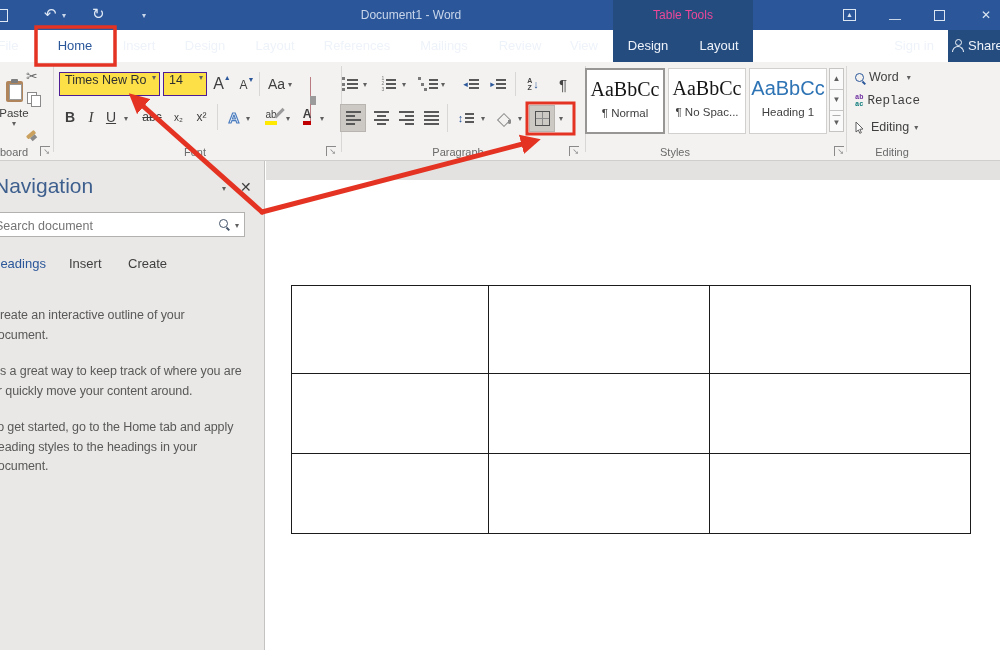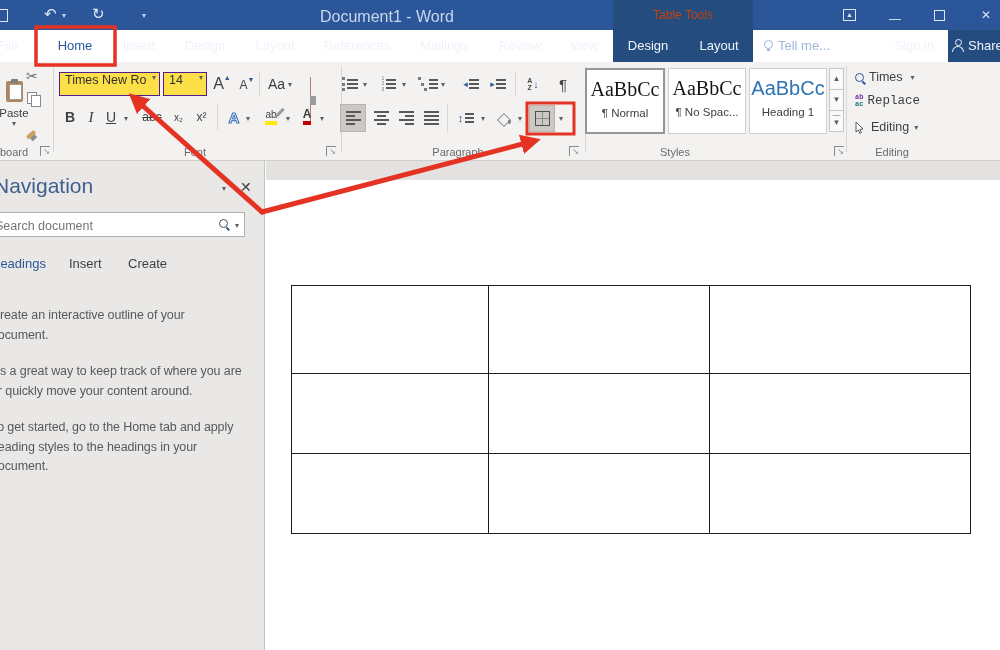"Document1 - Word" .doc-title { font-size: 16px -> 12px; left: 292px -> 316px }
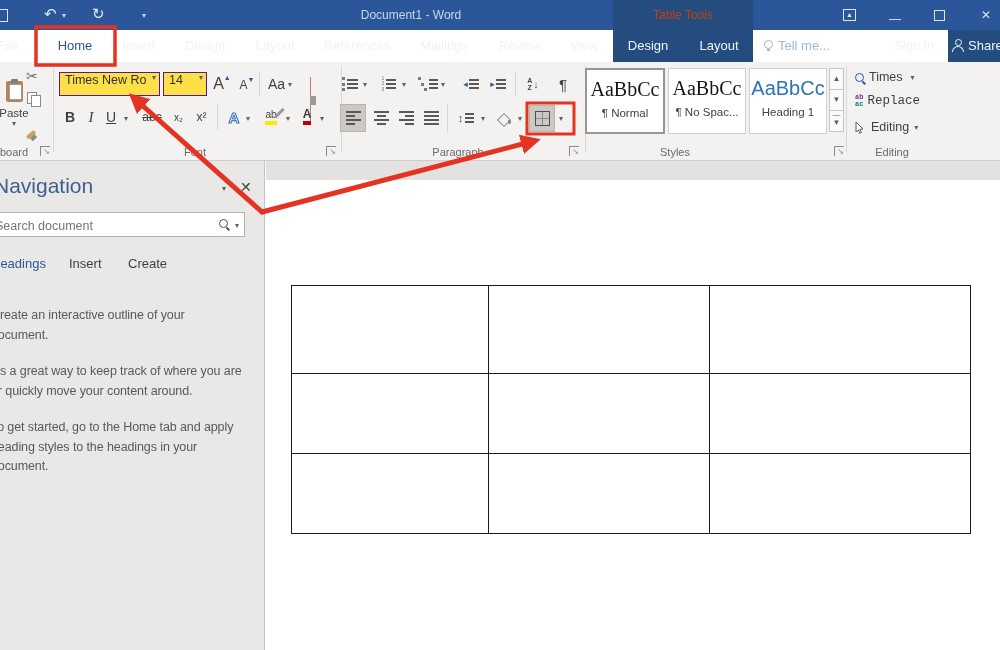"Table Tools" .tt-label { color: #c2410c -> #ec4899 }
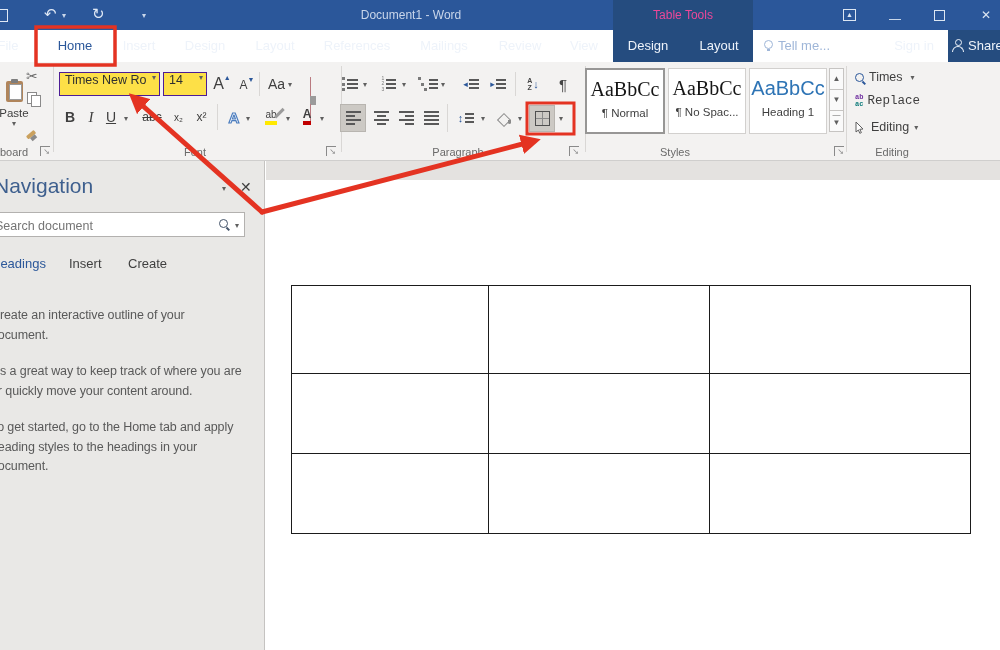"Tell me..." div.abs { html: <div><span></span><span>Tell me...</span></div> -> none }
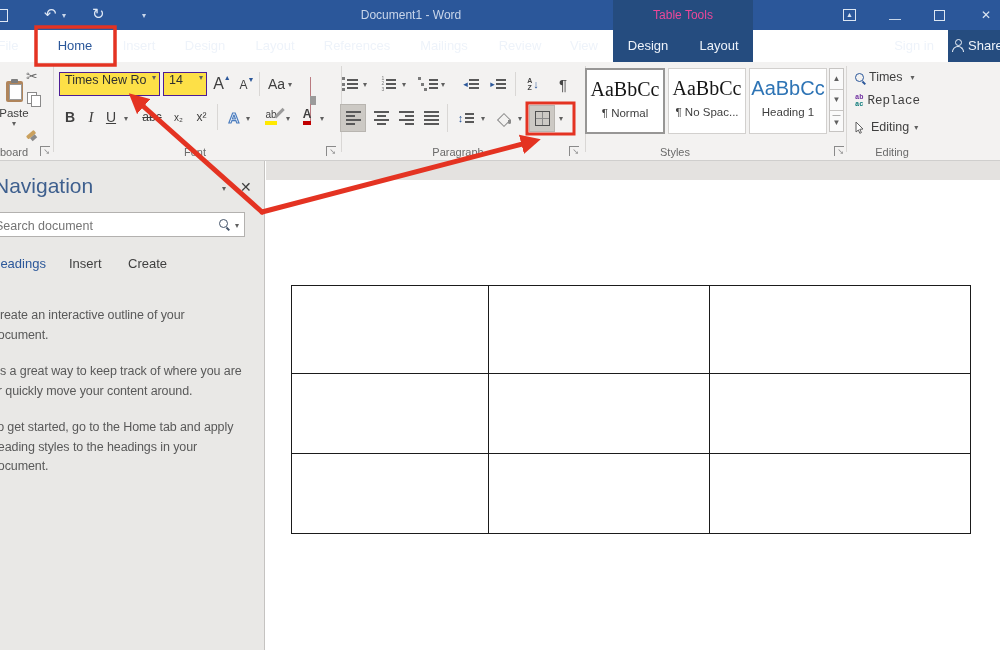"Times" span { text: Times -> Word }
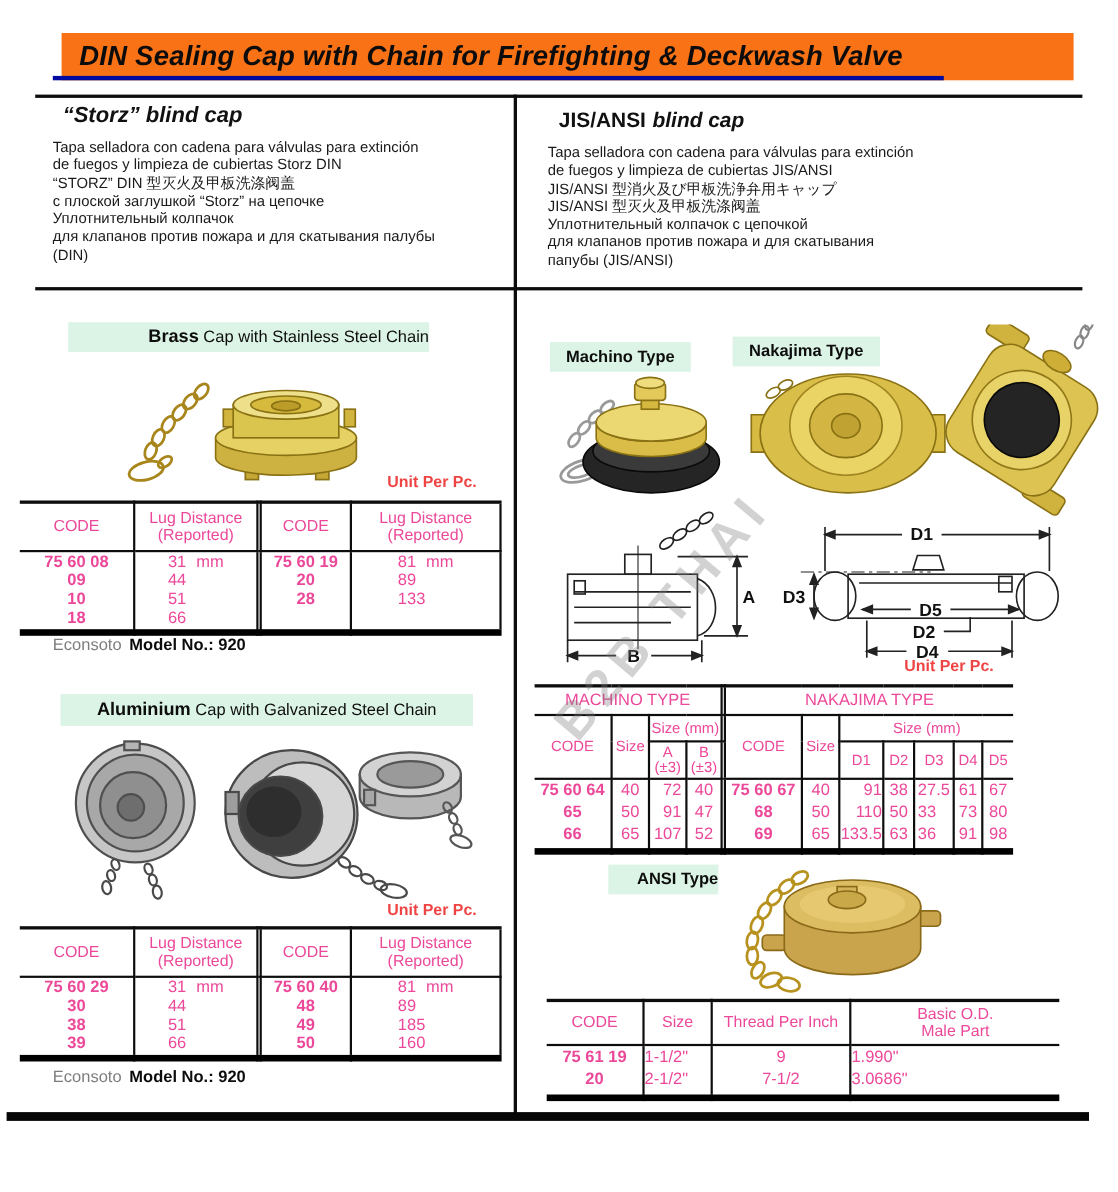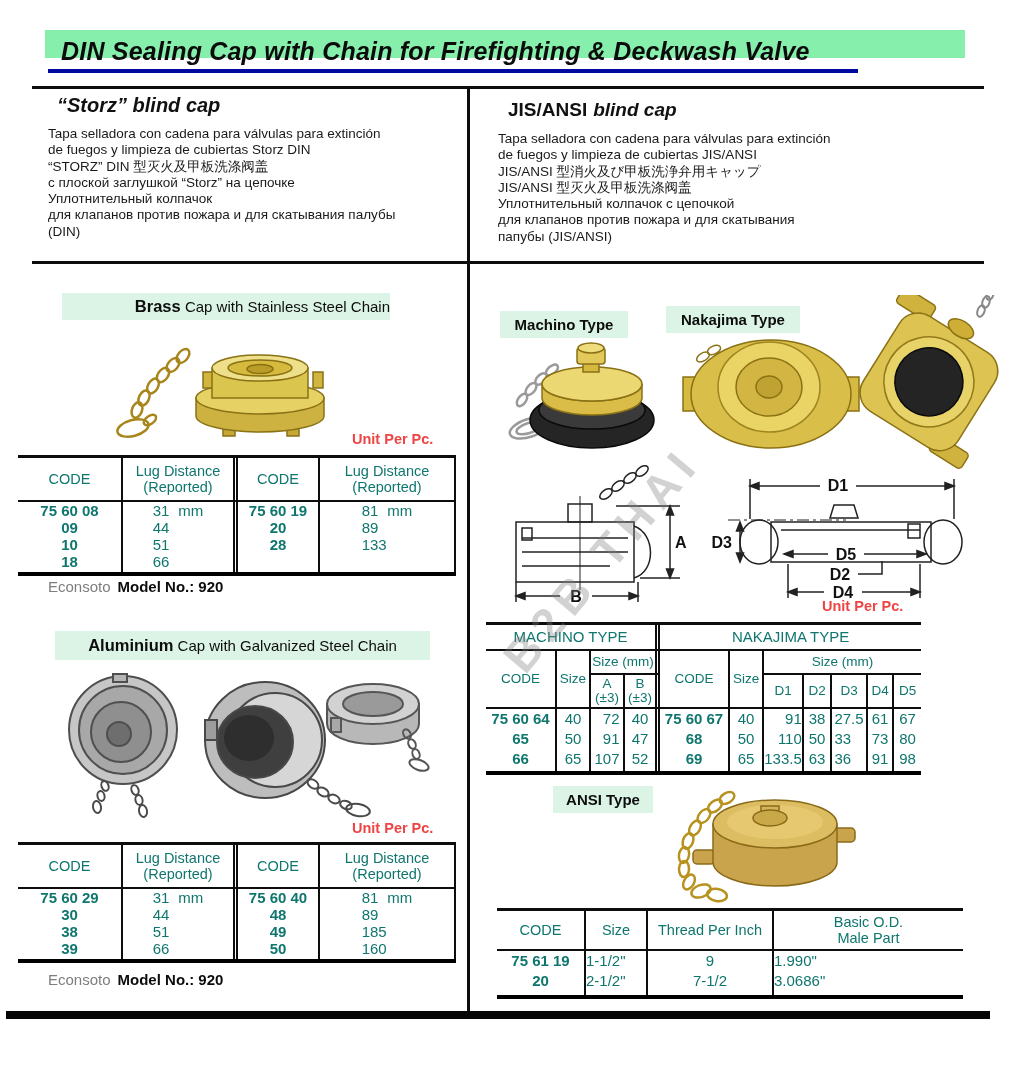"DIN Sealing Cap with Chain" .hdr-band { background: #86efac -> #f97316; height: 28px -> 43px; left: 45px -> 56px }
——————————
Work item: All lines from the one containing "color: #c2410c ->" through the final line of the entries above must be restated word for word, pictures excluded.

Exercise response:
"Table Tools" .tt-label { color: #c2410c -> #ec4899 }
"Tell me..." div.abs { html: <div><span></span><span>Tell me...</span></div> -> none }
"Times" span { text: Times -> Word }
"DIN Sealing Cap with Chain" .hdr-band { background: #86efac -> #f97316; height: 28px -> 43px; left: 45px -> 56px }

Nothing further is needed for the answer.